# Faces Nightclub, May 2016



## urbexdevil (May 13, 2016)

After exploring another nightclub in recent months gone by, it suddenly dawned on me that this place has been standing empty for quite some time now and being close by would be well worth a mooch about.

After watching the place over a few weeks and noticing to let signs go up, quickly followed by scaffolding and boarding I knew we had to act fast before it’s too late. Local rumour appears to be that the former nightclub is being converted into apartments, though that’s no surprise there!

The bad news… it’s now very much stripped of anything even resembling it’s former days have long gone and is now simply a building site.

Snapping a few pictures of the little that was worth seeing, we were made our way back into the darkness, leaving only very dusty footprints behind. There’s plenty of history on the club to be found online but here’s a short snipping of the most “recent” news.



> In 2013 Faces underwent £100,000 refit, which included an airport-style security scanner on the door, light shows and exclusive VIP booths.
> 
> The nightclub was bought by 16-year-old Alfie Best, star of Channel 4s My Big Fat Gypsy Fortune in August, but closed again at the end of October after three months of star-studded events.
> 
> ...


----------



## Sam Haltin (May 13, 2016)

For what you can manage to take still good, but the desk and chair in picture 6 don't quite match the decor of the nightclub.


----------



## Rubex (May 13, 2016)

Who's the freaky dude lol great report urbexdevil


----------



## urbexdevil (May 13, 2016)

Hugh Jorgan said:


> For what you can manage to take still good, but the desk and chair in picture 6 don't quite match the decor of the nightclub.



I did wonder that myself but still haha!



Rubex said:


> Who's the freaky dude lol great report urbexdevil



Not sure, seen pictures of him when the place was open though haha... maybe he should be appointed an urbex name lmao.


----------



## The Wombat (May 13, 2016)

I like leisure sites like old clubs,
Good work


----------



## smiler (May 13, 2016)

That must have bin a bloody difficult explore to record but you made a good fist of it, Nicely Done I enjoyed it, Thanks


----------



## thorfrun (May 13, 2016)

Great pics and to be honest thats probably how he left it, have you seen a gypsy site after they leave?


----------



## flyboys90 (May 14, 2016)

You got some great shots in spite of lack of light.


----------



## Tiny Exploration (May 16, 2016)

urbex devil, i finally made an account so can upload our antics haha, yoyrs came out pretty good, il have to get mine up from here asap lol


----------



## urbexdevil (May 16, 2016)

flyboys90 said:


> You got some great shots in spite of lack of light.

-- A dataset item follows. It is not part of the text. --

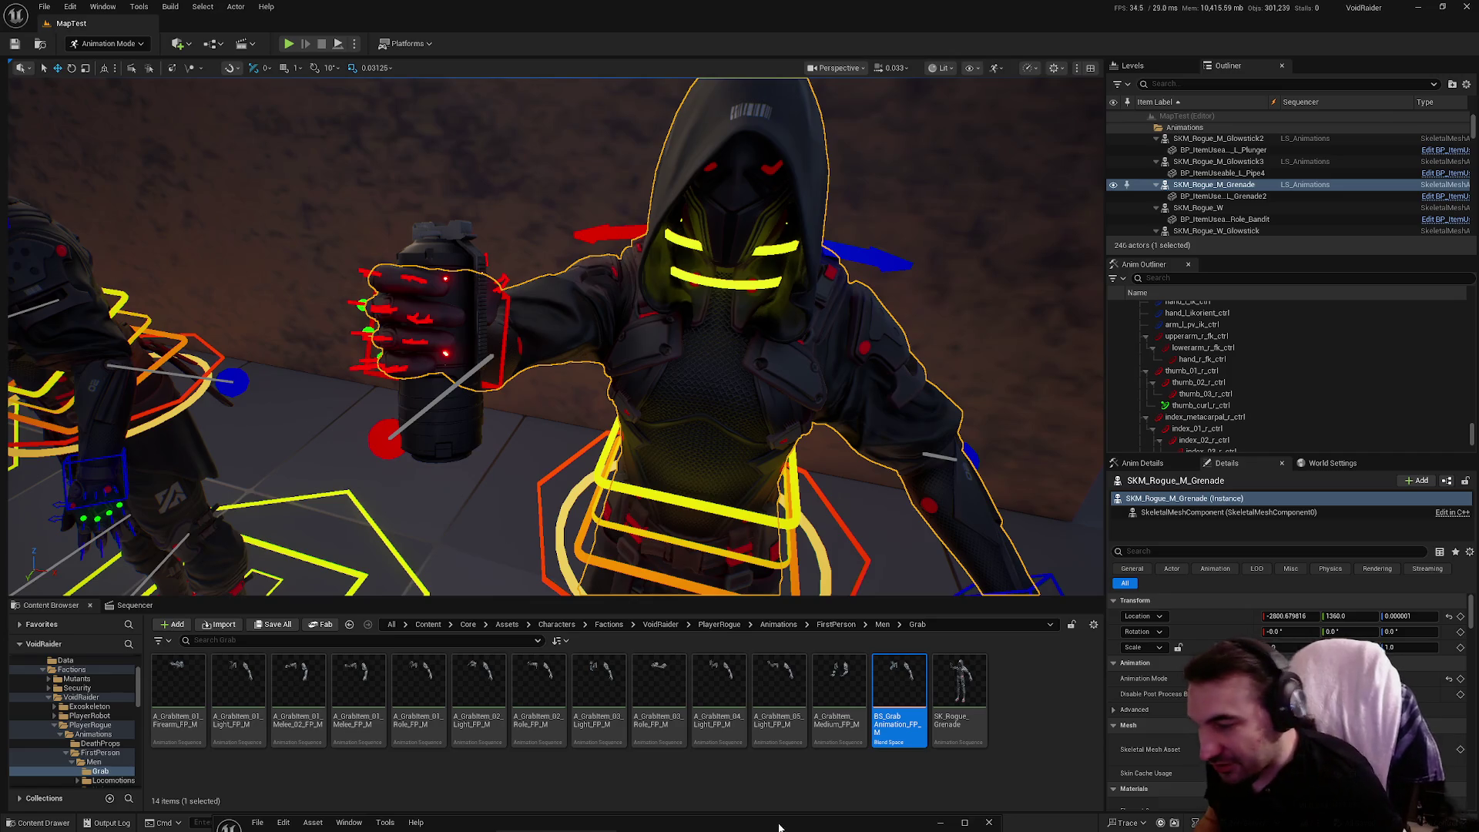
# Open BS_GrabAnimation_FP_M, preview poses across the grid, and select a blend sample.
pyautogui.press('Return')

Mastered the art of light painting haha!



Tiny Exploration said:


> urbex devil, i finally made an account so can upload our antics haha, yoyrs came out pretty good, il have to get mine up from here asap lol



You got like a year of pictures to edit haha, get them posted up


----------



## Tiny Exploration (May 16, 2016)

had a look yesterday and 50+ explores that i haven't even edited or deleted the shit pics haha, need to get on this, ive never uploaded a report apart from on my fb page lol


----------